**What the task asks:** Write out the records word for word, starting at the line that contains "creating 10,000 digital technology" and ending at the line that contains "The State Bank of Việt Nam (SBV) on", including both of those lines.
━━━ Data records
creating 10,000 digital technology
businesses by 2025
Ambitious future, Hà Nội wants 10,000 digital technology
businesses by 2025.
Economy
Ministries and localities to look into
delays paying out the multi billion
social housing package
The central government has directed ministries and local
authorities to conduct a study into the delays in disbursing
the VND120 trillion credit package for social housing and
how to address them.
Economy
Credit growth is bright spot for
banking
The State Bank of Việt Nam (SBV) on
━━━━━━
━━━ Data records
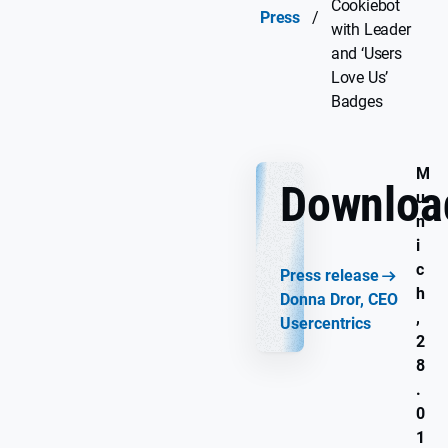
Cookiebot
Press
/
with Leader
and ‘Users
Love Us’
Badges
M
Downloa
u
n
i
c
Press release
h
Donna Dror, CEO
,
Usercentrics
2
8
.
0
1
━━━━━━
**Task result:**
creating 10,000 digital technology
businesses by 2025
Ambitious future, Hà Nội wants 10,000 digital technology
businesses by 2025.
Economy
Ministries and localities to look into
delays paying out the multi billion
social housing package
The central government has directed ministries and local
authorities to conduct a study into the delays in disbursing
the VND120 trillion credit package for social housing and
how to address them.
Economy
Credit growth is bright spot for
banking
The State Bank of Việt Nam (SBV) on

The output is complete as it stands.